**Extracted information:**
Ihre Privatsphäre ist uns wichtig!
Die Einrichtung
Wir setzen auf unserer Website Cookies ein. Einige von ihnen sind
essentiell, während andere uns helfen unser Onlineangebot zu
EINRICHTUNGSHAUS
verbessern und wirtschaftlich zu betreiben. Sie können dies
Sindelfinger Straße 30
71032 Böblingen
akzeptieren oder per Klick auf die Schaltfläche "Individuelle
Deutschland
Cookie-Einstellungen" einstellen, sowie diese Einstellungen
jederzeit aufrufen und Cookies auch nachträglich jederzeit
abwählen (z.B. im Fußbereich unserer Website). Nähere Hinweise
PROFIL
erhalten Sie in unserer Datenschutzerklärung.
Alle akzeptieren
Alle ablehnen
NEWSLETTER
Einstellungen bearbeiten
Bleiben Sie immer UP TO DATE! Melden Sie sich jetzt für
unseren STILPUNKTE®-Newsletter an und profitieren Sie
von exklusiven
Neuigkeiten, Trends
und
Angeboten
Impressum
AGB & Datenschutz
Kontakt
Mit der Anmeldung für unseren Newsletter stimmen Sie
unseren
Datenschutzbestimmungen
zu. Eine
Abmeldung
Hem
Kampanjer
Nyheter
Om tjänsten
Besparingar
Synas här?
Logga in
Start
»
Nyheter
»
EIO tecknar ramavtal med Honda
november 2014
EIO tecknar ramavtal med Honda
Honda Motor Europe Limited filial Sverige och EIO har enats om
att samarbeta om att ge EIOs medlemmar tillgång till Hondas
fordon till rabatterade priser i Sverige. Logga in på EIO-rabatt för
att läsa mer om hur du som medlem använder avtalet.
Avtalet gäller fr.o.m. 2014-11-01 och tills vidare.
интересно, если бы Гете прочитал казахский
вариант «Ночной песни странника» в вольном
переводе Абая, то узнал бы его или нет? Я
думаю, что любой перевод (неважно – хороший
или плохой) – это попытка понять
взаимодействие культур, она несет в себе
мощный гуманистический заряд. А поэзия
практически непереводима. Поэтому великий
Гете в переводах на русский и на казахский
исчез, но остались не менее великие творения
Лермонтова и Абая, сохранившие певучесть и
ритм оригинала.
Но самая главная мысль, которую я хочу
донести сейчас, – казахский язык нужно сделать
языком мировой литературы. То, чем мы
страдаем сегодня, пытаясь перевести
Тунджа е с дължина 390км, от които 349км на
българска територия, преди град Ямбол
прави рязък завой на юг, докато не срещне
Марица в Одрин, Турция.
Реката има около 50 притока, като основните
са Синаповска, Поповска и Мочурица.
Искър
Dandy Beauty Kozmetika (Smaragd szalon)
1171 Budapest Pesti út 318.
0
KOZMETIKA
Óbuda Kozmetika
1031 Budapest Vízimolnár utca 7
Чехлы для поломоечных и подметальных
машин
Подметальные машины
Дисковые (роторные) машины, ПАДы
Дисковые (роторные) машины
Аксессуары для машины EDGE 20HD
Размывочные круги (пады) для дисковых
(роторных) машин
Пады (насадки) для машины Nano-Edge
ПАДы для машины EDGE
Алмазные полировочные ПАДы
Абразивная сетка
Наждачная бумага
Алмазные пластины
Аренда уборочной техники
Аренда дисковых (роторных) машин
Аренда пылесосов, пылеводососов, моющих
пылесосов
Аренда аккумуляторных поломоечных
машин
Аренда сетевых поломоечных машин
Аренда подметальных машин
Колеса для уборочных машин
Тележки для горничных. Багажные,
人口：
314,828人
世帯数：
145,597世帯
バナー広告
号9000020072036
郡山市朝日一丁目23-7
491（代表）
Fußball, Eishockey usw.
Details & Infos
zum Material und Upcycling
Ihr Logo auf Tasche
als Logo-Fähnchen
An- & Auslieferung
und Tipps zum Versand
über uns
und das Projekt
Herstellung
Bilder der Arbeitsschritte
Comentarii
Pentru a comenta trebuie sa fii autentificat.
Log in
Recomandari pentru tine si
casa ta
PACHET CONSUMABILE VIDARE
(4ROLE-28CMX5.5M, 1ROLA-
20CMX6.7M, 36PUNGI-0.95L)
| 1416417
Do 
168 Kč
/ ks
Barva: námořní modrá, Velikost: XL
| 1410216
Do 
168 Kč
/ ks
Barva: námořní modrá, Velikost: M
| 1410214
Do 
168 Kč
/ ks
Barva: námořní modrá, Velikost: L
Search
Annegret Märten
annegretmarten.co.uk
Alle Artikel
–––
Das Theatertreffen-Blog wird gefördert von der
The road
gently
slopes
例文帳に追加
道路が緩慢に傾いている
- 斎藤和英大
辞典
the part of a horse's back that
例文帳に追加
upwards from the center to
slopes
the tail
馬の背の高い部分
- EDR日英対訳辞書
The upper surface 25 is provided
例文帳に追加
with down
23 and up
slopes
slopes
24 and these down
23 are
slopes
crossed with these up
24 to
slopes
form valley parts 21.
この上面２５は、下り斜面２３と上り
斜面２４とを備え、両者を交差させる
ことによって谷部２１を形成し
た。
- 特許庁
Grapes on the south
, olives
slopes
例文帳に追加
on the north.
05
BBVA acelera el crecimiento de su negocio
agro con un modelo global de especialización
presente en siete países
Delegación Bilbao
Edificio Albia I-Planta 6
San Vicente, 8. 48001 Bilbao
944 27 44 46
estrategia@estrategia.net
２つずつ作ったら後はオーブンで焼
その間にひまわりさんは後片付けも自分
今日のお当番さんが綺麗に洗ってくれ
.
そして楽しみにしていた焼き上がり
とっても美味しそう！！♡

**Work task:** A faithful copy of all the material is the required answer.

**Exercise answer:**
Ihre Privatsphäre ist uns wichtig!
Die Einrichtung
Wir setzen auf unserer Website Cookies ein. Einige von ihnen sind
essentiell, während andere uns helfen unser Onlineangebot zu
EINRICHTUNGSHAUS
verbessern und wirtschaftlich zu betreiben. Sie können dies
Sindelfinger Straße 30
71032 Böblingen
akzeptieren oder per Klick auf die Schaltfläche "Individuelle
Deutschland
Cookie-Einstellungen" einstellen, sowie diese Einstellungen
jederzeit aufrufen und Cookies auch nachträglich jederzeit
abwählen (z.B. im Fußbereich unserer Website). Nähere Hinweise
PROFIL
erhalten Sie in unserer Datenschutzerklärung.
Alle akzeptieren
Alle ablehnen
NEWSLETTER
Einstellungen bearbeiten
Bleiben Sie immer UP TO DATE! Melden Sie sich jetzt für
unseren STILPUNKTE®-Newsletter an und profitieren Sie
von exklusiven
Neuigkeiten, Trends
und
Angeboten
Impressum
AGB & Datenschutz
Kontakt
Mit der Anmeldung für unseren Newsletter stimmen Sie
unseren
Datenschutzbestimmungen
zu. Eine
Abmeldung
Hem
Kampanjer
Nyheter
Om tjänsten
Besparingar
Synas här?
Logga in
Start
»
Nyheter
»
EIO tecknar ramavtal med Honda
november 2014
EIO tecknar ramavtal med Honda
Honda Motor Europe Limited filial Sverige och EIO har enats om
att samarbeta om att ge EIOs medlemmar tillgång till Hondas
fordon till rabatterade priser i Sverige. Logga in på EIO-rabatt för
att läsa mer om hur du som medlem använder avtalet.
Avtalet gäller fr.o.m. 2014-11-01 och tills vidare.
интересно, если бы Гете прочитал казахский
вариант «Ночной песни странника» в вольном
переводе Абая, то узнал бы его или нет? Я
думаю, что любой перевод (неважно – хороший
или плохой) – это попытка понять
взаимодействие культур, она несет в себе
мощный гуманистический заряд. А поэзия
практически непереводима. Поэтому великий
Гете в переводах на русский и на казахский
исчез, но остались не менее великие творения
Лермонтова и Абая, сохранившие певучесть и
ритм оригинала.
Но самая главная мысль, которую я хочу
донести сейчас, – казахский язык нужно сделать
языком мировой литературы. То, чем мы
страдаем сегодня, пытаясь перевести
Тунджа е с дължина 390км, от които 349км на
българска територия, преди град Ямбол
прави рязък завой на юг, докато не срещне
Марица в Одрин, Турция.
Реката има около 50 притока, като основните
са Синаповска, Поповска и Мочурица.
Искър
Dandy Beauty Kozmetika (Smaragd szalon)
1171 Budapest Pesti út 318.
0
KOZMETIKA
Óbuda Kozmetika
1031 Budapest Vízimolnár utca 7
Чехлы для поломоечных и подметальных
машин
Подметальные машины
Дисковые (роторные) машины, ПАДы
Дисковые (роторные) машины
Аксессуары для машины EDGE 20HD
Размывочные круги (пады) для дисковых
(роторных) машин
Пады (насадки) для машины Nano-Edge
ПАДы для машины EDGE
Алмазные полировочные ПАДы
Абразивная сетка
Наждачная бумага
Алмазные пластины
Аренда уборочной техники
Аренда дисковых (роторных) машин
Аренда пылесосов, пылеводососов, моющих
пылесосов
Аренда аккумуляторных поломоечных
машин
Аренда сетевых поломоечных машин
Аренда подметальных машин
Колеса для уборочных машин
Тележки для горничных. Багажные,
人口：
314,828人
世帯数：
145,597世帯
バナー広告
号9000020072036
郡山市朝日一丁目23-7
491（代表）
Fußball, Eishockey usw.
Details & Infos
zum Material und Upcycling
Ihr Logo auf Tasche
als Logo-Fähnchen
An- & Auslieferung
und Tipps zum Versand
über uns
und das Projekt
Herstellung
Bilder der Arbeitsschritte
Comentarii
Pentru a comenta trebuie sa fii autentificat.
Log in
Recomandari pentru tine si
casa ta
PACHET CONSUMABILE VIDARE
(4ROLE-28CMX5.5M, 1ROLA-
20CMX6.7M, 36PUNGI-0.95L)
| 1416417
Do 
168 Kč
/ ks
Barva: námořní modrá, Velikost: XL
| 1410216
Do 
168 Kč
/ ks
Barva: námořní modrá, Velikost: M
| 1410214
Do 
168 Kč
/ ks
Barva: námořní modrá, Velikost: L
Search
Annegret Märten
annegretmarten.co.uk
Alle Artikel
–––
Das Theatertreffen-Blog wird gefördert von der
The road
gently
slopes
例文帳に追加
道路が緩慢に傾いている
- 斎藤和英大
辞典
the part of a horse's back that
例文帳に追加
upwards from the center to
slopes
the tail
馬の背の高い部分
- EDR日英対訳辞書
The upper surface 25 is provided
例文帳に追加
with down
23 and up
slopes
slopes
24 and these down
23 are
slopes
crossed with these up
24 to
slopes
form valley parts 21.
この上面２５は、下り斜面２３と上り
斜面２４とを備え、両者を交差させる
ことによって谷部２１を形成し
た。
- 特許庁
Grapes on the south
, olives
slopes
例文帳に追加
on the north.
05
BBVA acelera el crecimiento de su negocio
agro con un modelo global de especialización
presente en siete países
Delegación Bilbao
Edificio Albia I-Planta 6
San Vicente, 8. 48001 Bilbao
944 27 44 46
estrategia@estrategia.net
２つずつ作ったら後はオーブンで焼
その間にひまわりさんは後片付けも自分
今日のお当番さんが綺麗に洗ってくれ
.
そして楽しみにしていた焼き上がり
とっても美味しそう！！♡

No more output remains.